Thats dead on! small natural colored flies work well for me. try size 12-14 sucker spawn in creme/peach and 14-16 nymphs in nuetral colors. Downsize everything including split shot and tippet.


----------



## bigcats28 (Jul 23, 2006)

a cast net works really well in low/clear conditions  hahaha just messin around


----------



## riverKing (Jan 26, 2007)

please dont ever throw 3 or 5lb line at a steelhead, if they can see that clear stuff the would have noticed the hook in the ass end of the fly long ago.

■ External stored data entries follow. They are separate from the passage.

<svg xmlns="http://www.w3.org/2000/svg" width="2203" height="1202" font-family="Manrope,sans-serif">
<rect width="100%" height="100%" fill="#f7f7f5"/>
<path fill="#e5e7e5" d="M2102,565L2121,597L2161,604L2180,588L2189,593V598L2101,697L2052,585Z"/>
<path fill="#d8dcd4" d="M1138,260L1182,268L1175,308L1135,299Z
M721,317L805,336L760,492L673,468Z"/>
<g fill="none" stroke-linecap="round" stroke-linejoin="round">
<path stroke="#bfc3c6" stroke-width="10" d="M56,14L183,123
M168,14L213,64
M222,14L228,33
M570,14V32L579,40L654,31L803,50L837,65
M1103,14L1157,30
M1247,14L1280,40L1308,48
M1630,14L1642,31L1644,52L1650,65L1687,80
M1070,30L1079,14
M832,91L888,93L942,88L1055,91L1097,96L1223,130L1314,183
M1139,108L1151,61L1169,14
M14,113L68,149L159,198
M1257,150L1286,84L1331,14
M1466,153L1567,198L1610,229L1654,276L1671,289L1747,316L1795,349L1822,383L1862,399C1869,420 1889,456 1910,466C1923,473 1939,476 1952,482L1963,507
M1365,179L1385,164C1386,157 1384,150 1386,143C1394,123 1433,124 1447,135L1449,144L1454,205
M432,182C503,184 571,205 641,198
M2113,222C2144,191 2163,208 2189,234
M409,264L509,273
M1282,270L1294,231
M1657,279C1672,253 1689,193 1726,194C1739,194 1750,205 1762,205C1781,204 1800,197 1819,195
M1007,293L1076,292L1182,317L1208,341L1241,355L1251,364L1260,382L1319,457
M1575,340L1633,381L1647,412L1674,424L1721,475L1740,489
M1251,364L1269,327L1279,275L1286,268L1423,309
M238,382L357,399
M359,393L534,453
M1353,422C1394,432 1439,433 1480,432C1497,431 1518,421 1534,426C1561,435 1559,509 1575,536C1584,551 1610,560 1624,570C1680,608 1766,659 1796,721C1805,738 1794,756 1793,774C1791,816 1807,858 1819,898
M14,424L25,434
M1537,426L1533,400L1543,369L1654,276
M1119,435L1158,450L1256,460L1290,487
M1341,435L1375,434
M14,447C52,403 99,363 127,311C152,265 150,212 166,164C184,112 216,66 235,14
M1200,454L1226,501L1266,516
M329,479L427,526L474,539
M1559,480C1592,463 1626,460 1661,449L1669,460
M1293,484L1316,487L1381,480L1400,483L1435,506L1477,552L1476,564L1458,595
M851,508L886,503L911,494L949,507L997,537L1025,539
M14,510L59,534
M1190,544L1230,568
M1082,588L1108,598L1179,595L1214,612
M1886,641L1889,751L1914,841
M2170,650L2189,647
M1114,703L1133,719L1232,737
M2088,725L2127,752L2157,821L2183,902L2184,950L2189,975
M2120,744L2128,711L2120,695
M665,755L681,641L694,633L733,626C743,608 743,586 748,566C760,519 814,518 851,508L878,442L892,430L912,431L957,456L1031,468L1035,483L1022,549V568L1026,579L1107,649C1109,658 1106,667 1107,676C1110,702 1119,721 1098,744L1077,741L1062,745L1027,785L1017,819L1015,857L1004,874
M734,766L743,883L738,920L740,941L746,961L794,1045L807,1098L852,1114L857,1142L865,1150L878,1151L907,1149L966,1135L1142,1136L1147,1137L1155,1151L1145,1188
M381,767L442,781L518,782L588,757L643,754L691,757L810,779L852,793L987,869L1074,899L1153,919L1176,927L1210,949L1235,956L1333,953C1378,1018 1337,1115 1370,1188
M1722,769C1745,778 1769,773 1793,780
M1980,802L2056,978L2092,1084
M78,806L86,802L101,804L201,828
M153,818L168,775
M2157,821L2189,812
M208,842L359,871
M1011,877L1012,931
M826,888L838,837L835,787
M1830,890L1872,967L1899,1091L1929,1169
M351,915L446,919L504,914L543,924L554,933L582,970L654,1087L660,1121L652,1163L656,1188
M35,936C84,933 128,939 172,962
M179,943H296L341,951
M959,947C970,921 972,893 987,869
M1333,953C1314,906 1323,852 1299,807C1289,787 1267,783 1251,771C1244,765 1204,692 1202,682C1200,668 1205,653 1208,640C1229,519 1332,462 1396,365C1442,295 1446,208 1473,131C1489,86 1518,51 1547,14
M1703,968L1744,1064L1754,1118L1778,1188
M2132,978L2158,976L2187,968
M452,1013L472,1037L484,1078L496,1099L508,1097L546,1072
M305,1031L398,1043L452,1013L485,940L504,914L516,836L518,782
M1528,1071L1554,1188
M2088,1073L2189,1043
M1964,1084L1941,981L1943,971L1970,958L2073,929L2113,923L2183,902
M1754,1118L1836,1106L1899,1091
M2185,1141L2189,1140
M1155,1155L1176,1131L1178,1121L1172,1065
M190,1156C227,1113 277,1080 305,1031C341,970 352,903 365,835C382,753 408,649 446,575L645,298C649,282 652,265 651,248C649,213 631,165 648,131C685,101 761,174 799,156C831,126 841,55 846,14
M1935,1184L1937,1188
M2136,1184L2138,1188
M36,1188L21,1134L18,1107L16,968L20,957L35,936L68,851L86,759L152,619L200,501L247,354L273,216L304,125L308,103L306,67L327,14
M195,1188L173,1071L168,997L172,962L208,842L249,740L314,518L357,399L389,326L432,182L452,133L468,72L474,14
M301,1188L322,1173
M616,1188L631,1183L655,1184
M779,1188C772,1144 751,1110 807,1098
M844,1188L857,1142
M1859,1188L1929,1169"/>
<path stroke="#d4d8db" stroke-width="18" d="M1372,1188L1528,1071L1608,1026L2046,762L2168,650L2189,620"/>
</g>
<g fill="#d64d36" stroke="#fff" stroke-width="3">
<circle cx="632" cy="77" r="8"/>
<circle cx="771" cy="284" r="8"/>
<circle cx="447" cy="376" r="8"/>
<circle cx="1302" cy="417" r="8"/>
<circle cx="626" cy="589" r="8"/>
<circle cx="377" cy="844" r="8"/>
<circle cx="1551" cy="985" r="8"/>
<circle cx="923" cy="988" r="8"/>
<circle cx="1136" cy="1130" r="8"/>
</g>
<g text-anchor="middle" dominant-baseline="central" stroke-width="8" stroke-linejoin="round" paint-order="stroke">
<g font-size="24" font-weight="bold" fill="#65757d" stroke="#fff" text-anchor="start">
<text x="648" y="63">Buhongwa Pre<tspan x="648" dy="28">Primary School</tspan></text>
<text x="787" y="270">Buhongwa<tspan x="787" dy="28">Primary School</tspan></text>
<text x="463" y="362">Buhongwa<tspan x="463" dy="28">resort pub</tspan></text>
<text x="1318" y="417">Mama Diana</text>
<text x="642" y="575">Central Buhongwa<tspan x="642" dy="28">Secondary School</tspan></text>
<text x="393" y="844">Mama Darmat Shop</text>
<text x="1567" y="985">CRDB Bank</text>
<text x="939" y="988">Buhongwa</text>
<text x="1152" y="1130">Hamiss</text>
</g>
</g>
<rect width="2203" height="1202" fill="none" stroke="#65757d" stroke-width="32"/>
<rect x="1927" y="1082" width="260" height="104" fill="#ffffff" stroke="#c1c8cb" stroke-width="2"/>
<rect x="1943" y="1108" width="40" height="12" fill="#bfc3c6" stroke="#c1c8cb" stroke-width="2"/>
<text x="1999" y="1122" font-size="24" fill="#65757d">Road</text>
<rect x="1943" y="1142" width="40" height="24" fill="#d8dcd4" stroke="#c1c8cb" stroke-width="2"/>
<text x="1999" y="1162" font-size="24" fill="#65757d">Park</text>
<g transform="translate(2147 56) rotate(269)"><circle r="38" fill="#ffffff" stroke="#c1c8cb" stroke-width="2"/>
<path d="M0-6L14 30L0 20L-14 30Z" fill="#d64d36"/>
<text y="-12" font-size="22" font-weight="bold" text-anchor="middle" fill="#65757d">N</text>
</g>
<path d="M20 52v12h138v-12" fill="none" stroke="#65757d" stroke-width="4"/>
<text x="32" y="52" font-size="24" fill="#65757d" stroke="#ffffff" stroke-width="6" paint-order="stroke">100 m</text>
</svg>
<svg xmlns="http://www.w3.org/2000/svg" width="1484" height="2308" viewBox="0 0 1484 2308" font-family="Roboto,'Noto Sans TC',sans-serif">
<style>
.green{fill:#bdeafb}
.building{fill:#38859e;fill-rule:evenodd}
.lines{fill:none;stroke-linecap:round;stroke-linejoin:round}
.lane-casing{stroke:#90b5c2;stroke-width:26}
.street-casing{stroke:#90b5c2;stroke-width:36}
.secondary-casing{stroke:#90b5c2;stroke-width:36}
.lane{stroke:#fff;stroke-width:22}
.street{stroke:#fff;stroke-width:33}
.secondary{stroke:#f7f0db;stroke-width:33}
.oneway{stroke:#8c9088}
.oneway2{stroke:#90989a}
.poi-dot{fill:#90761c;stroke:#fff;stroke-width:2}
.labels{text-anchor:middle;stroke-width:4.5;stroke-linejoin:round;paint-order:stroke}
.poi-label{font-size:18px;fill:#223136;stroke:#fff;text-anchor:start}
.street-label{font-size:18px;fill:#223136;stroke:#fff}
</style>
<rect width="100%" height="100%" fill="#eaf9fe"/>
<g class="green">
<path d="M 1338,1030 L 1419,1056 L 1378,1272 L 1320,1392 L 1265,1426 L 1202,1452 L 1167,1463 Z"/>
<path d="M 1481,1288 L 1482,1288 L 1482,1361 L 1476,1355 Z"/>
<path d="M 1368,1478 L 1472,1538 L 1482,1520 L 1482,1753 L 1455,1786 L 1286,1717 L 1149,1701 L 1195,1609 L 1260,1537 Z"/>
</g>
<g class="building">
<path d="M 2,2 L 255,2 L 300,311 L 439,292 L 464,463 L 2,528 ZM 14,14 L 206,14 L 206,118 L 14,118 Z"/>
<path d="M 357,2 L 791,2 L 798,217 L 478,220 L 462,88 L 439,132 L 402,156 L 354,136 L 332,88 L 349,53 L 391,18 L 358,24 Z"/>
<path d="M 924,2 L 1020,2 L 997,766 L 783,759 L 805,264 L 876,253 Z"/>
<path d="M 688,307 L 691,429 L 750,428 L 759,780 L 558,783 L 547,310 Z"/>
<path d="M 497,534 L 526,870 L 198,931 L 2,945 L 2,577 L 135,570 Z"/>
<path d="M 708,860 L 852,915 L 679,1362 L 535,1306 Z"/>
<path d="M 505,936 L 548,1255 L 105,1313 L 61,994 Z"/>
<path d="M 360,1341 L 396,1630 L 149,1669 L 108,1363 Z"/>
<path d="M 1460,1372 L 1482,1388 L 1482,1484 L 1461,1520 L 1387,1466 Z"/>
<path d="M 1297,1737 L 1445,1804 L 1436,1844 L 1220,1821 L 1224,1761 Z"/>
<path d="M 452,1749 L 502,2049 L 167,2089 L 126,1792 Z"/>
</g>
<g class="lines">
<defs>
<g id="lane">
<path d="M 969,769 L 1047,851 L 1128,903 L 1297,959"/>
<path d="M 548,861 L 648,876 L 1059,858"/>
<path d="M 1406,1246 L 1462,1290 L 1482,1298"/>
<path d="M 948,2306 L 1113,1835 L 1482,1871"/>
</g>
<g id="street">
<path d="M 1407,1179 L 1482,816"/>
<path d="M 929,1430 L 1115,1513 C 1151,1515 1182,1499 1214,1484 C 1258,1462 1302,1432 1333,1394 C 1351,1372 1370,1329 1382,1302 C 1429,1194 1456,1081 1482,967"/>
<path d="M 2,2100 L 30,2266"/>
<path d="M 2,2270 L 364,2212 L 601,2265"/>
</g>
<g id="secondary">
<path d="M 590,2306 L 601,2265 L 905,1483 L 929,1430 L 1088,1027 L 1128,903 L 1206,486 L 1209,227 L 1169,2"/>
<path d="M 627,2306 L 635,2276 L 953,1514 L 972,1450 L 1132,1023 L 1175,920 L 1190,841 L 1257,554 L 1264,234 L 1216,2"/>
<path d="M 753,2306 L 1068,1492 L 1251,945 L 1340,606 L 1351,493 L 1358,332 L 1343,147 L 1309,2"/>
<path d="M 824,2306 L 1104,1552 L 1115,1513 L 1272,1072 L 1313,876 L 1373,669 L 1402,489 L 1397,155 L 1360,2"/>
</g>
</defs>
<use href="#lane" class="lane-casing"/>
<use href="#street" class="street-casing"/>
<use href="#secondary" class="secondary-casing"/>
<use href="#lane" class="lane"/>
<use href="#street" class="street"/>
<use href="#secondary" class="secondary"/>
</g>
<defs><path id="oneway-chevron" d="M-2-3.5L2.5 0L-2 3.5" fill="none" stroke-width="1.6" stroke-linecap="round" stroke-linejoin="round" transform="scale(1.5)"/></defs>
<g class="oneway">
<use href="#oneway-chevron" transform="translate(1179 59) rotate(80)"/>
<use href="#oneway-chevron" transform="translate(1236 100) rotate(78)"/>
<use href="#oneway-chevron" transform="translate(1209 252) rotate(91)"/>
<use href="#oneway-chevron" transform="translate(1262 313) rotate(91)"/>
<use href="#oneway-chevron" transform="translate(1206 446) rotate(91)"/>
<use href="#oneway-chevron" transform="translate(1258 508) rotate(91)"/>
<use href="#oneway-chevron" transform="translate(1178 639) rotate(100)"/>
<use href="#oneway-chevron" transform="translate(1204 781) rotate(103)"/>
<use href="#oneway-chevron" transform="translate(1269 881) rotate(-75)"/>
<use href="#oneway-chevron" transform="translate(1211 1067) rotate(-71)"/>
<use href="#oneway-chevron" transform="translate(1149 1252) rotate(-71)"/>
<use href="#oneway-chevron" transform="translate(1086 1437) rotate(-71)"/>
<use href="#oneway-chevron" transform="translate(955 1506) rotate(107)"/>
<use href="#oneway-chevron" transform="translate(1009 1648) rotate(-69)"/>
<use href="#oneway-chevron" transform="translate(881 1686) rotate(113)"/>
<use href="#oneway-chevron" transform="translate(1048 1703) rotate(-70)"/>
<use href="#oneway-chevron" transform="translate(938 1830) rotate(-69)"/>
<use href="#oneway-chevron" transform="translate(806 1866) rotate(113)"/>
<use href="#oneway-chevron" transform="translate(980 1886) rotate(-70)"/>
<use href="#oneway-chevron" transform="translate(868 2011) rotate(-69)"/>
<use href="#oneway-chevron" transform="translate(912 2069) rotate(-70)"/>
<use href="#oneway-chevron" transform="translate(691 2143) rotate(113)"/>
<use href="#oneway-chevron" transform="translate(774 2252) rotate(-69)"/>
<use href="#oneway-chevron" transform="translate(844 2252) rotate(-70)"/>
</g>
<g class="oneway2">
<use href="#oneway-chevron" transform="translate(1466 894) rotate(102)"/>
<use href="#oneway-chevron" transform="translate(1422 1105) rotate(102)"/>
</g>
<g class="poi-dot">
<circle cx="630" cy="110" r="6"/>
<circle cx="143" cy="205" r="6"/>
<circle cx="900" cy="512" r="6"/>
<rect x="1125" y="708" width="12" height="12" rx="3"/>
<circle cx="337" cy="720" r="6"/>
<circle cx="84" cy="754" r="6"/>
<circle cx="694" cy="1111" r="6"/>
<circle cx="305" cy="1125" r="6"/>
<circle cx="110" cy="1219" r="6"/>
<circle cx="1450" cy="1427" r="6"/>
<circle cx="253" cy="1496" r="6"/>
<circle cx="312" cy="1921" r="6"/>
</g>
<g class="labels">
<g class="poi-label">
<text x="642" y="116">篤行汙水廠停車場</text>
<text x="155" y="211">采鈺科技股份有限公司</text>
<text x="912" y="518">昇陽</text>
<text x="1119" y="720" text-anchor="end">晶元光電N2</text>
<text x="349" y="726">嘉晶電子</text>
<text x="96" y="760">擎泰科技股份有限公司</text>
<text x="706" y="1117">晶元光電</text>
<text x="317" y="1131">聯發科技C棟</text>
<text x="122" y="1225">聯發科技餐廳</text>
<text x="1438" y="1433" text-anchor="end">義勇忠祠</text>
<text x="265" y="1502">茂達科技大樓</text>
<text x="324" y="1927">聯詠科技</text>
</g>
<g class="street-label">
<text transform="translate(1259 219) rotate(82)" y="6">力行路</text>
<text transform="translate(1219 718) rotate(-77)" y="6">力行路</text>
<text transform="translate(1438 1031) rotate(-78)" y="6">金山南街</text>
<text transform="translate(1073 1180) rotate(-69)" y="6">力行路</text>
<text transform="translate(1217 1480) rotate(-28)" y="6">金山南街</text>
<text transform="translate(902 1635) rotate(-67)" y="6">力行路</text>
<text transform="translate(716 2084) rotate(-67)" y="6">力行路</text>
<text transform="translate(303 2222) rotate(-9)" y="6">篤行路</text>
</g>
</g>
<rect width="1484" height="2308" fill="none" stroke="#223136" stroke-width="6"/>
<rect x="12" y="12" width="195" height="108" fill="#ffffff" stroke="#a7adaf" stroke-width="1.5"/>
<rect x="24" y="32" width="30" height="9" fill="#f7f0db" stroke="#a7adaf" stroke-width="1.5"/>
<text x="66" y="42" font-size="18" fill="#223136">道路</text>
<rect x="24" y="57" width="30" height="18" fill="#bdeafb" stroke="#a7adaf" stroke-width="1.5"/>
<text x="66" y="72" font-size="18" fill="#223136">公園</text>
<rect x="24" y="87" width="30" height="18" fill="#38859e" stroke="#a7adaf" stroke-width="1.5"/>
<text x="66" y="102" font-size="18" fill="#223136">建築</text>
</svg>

your best option, either get creative with say a big dry and a PT dropper. or a better one. find water, or rain, or areas with no pressure
...or treble hooks


----------



## Streamhawk (Apr 25, 2008)

I'll let you know how the light tippet and small flys work after tomorrow, going to hit the Ash in 6 hours. Hunting steelies.


----------



## Fishaholic69 (Apr 6, 2007)

I have caught steel on 8lb pound flouro in gin clear waters. also 6lb is decent but 3lb is just crazy. how do u get the fish in without it breaking off on a run or if it jumps or rolls??


----------



## bassman56 (May 22, 2005)

Streamhawk, the Ash is really low, good luck its been tough there lately.


----------



## RockyRiverRay (Jan 14, 2009)

riverKing said:


> please dont ever throw 3 or 5lb line at a steelhead, if they can see that clear stuff the would have noticed the hook in the ass end of the fly long ago.
> 
> your best option, either get creative with say a big dry and a PT dropper. or a better one. find water, or rain, or areas with no pressure
> ...or treble hooks


Thank you. haha couldnt agree more. i just caught 6 fish in 4 hours 15mi upriver on the grand with eggs and 10lb silver thread cause i forgot my pline. water was gin clear, fish just hadnt seen hooks for awhile. id say get away from the crowds. the majority on the weekends arnt even fishin the right spots.


----------



## ryosapien (Jul 5, 2008)

IDK River king i like ashima 5lb it is very strong and i have yet to lose a fish from a breakoff. If you know how to play a fish and have the right equipment landing big fish 10#+ is no problem on this line. not to mention that it allows for more natural fly action and sinks faster. so lets do the math lower vis, more natural drift, faster sink rate. I'll keep the 8 lb for high water


----------



## Streamhawk (Apr 25, 2008)

Yes correct, the Ash was way low, saw some fish but no takers. The water is very low and brown stained due to the leafs. Any suggestions on where to go next since I am here for two more days. I was thinking of hitting the connie since I am right here, but will travel for better options, any help appreciated.


----------



## Lima Eyecatcher (Aug 13, 2008)

Riverking

Ryosapien is right with the right equipment and a little luck you can play these fish in. I played this fish 10-15 min. Fish went 5-8 lbs. Fish was caught about 4 weeks ago in shallow water.


----------



## ShutUpNFish (Apr 17, 2007)

walk!......


----------



## riverKing (Jan 26, 2007)

its not that you cant land the fish, I have joined the 10-1 club on spinning tackle. its the need to go to such extremes that I doubt, and the damage such a long fish may inflict on a fish. I have taken steelies on 12lb maxima that I spotted in 10ft of water before fishing them it was so clear, so I say why bother with 3lb.
besides, i catch so many fish that to fish one for 10 minutes would lower my daily catch rate :Banane36:


----------



## Lima Eyecatcher (Aug 13, 2008)

Rk
Im pretty new to the whole stellie thing and have only caught a few so far. The most I have ever caught in a day is 2, so I love the longer fights. I always release my fish and have yet to find one that didnt swim away with vigor. Once I learn the trick to getting more in the day if I were to start breaking off then I will go back to my main tippet of 5 lb.


----------



## riverKing (Jan 26, 2007)

I will admit that confidence is a huge factor in much of fishing. so if you are much more confident in going lighter than do so.


----------